__Selected text__
..........

Probabilistic Operator Algebra Seminar Fall 2005

Schedule for Winter 2006 Monday, December 4, 4:30 - 6:00, Jeff 102 James Mingo, Queen's TITLE: Second Order Freeness and Compound Wishart Matrices In 1986 D. Voiculescu introduced the R-transform of a random variable. The coefficients of this power series, now called free cumulants, were shown in 1994 by R. Speicher to have a combinatorial interpretation using non-crossing partitions. In 2004 A. Nica and I showed that the covariance, when suitably magnified, of the traces of some standard families of random matrices has a limiting value that can be interpreted in terms of non-crossing annular partitions. Indeed the order of elements in a block of a partition is now significant and the relevant concept is a non-crossing permutation. These non-crossing annular permutations give rise to second order cumulants which in turn form the basis of second order freeness. We shall give a number of natural examples of families of matrices that exhibit second order freeness. This work was done in collaboration with B. Collins, A. Nica, P. Sniady, and R. Speicher.

Monday, November 21, 4:30 - 6:00, Jeff 102 Jonathan Novak, Queen's TITLE: The Lagrange Inversion Formula ABSTRACT: Many enumerative problems have a recursive structure that is naturally encoded as a functional equation in the ring of formal power series, via generating series techniques. The Lagrange inversion formula is a tool for solving certain functional equations in C[[x]]. We will give a derivation of the Lagrange formula, and use it to derive Cayley's classic formula for the number of vertex-labelled trees on n vertices, and discuss some other interesting applications.

..........

__Problem details__
From the seminar schedule, extract the passage that begins with the words "Monday, November 21, 4:30" and ends with "other interesting applications.". Rely only on the seminar schedule.

..........

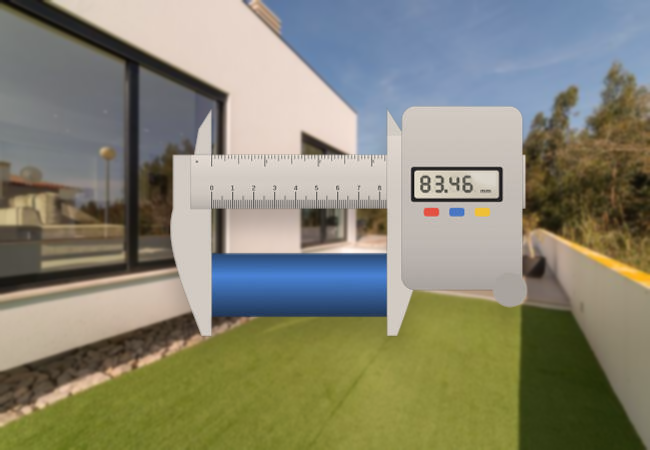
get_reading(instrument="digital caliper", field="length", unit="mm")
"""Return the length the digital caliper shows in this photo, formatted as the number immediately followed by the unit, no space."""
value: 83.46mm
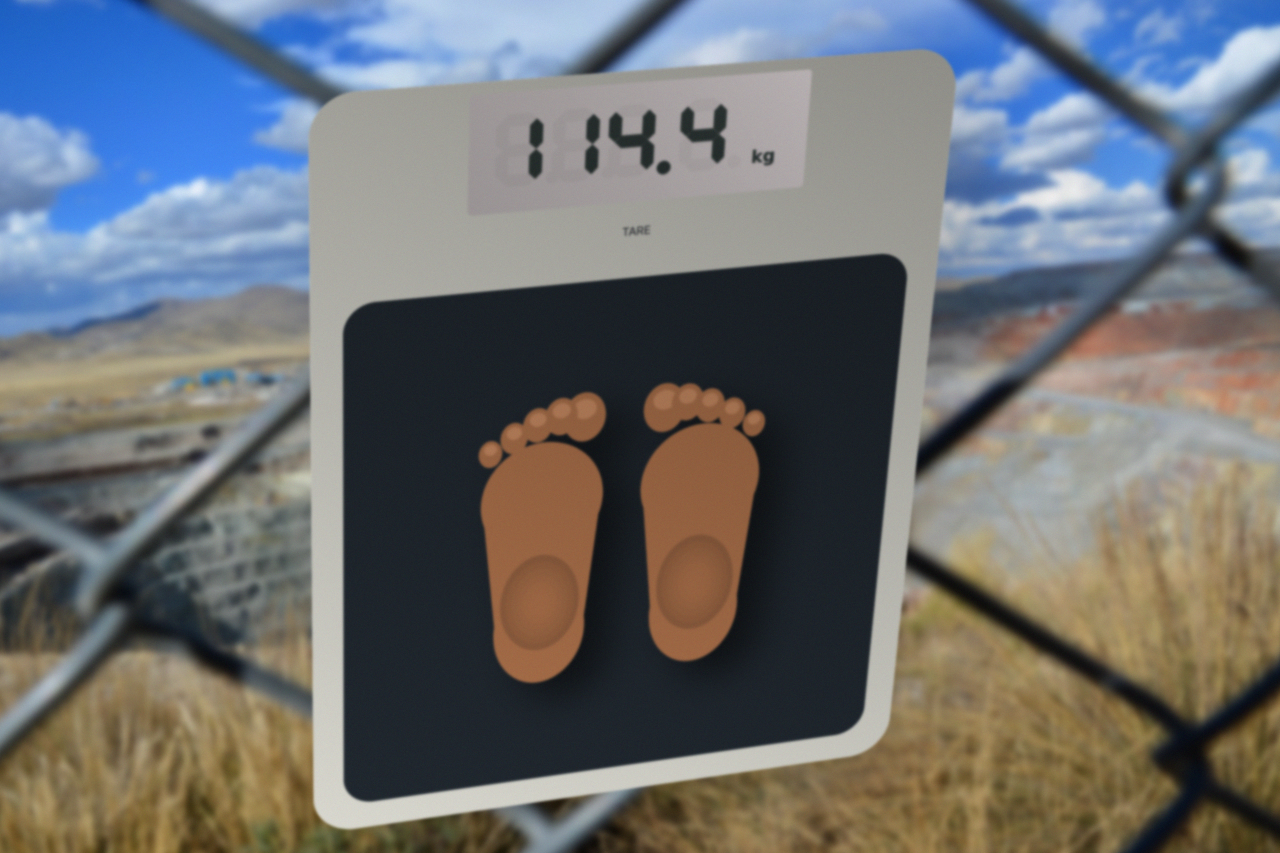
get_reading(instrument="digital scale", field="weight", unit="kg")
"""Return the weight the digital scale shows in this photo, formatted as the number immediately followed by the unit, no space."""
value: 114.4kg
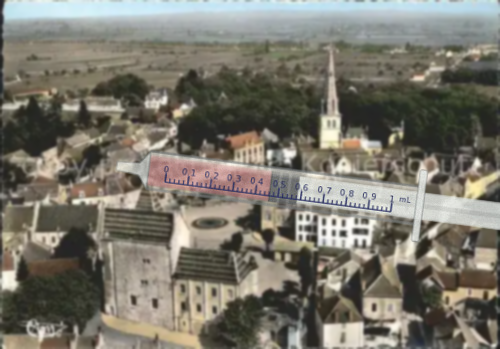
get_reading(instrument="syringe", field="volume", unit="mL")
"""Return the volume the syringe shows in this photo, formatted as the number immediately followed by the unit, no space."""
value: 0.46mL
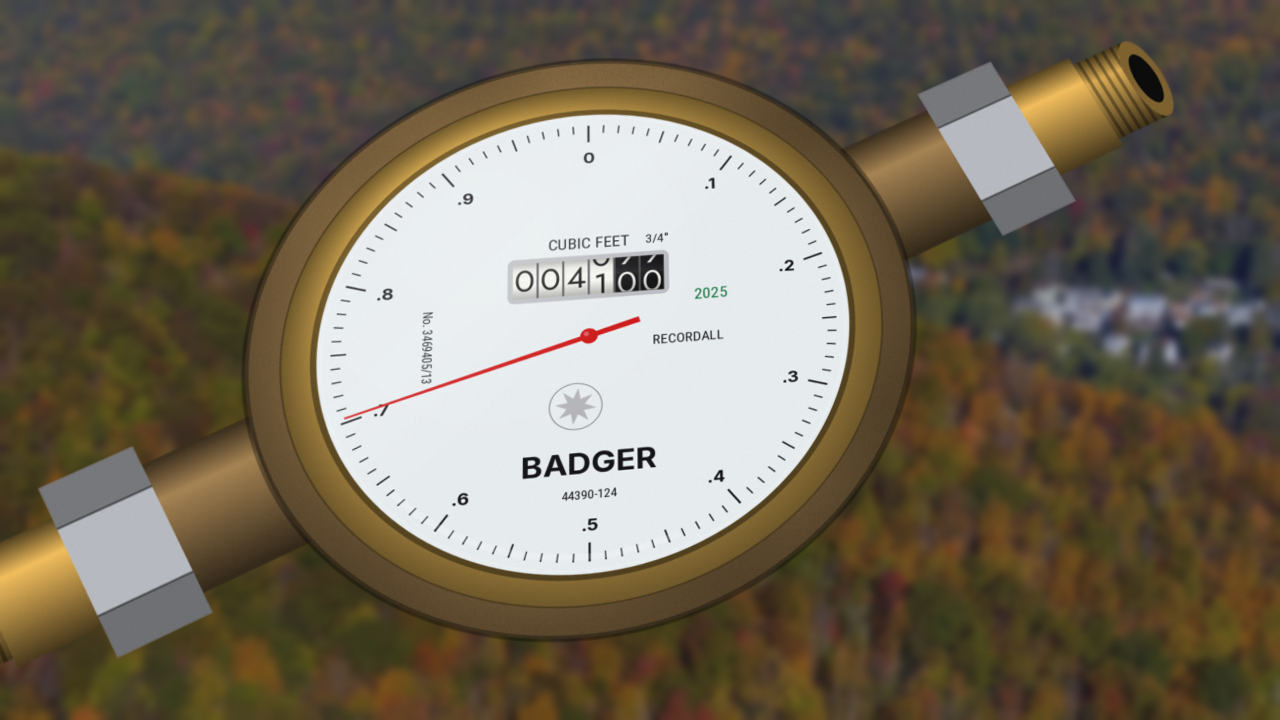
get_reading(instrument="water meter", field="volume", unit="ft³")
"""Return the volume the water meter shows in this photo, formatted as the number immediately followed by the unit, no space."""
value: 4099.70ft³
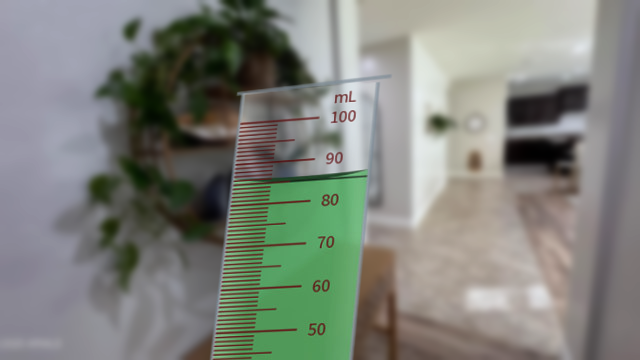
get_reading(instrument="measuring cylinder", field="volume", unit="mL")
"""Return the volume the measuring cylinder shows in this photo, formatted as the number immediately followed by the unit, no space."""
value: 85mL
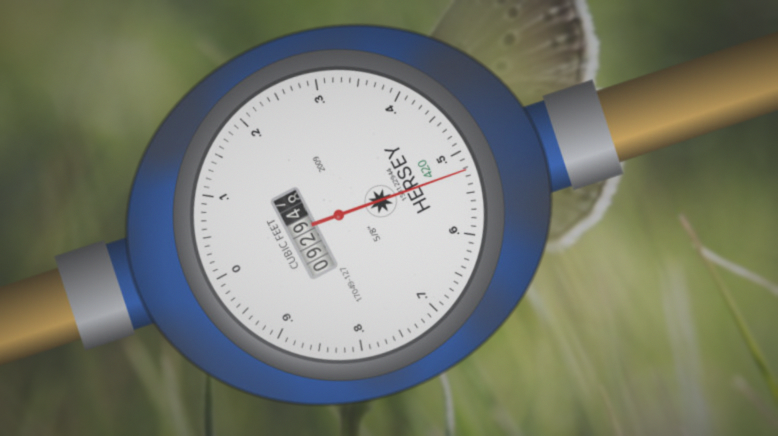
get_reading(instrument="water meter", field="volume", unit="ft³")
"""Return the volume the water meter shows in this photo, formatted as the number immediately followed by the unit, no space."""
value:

..........

__Exercise result__
Monday, November 21, 4:30 - 6:00, Jeff 102 Jonathan Novak, Queen's TITLE: The Lagrange Inversion Formula ABSTRACT: Many enumerative problems have a recursive structure that is naturally encoded as a functional equation in the ring of formal power series, via generating series techniques. The Lagrange inversion formula is a tool for solving certain functional equations in C[[x]]. We will give a derivation of the Lagrange formula, and use it to derive Cayley's classic formula for the number of vertex-labelled trees on n vertices, and discuss some other interesting applications.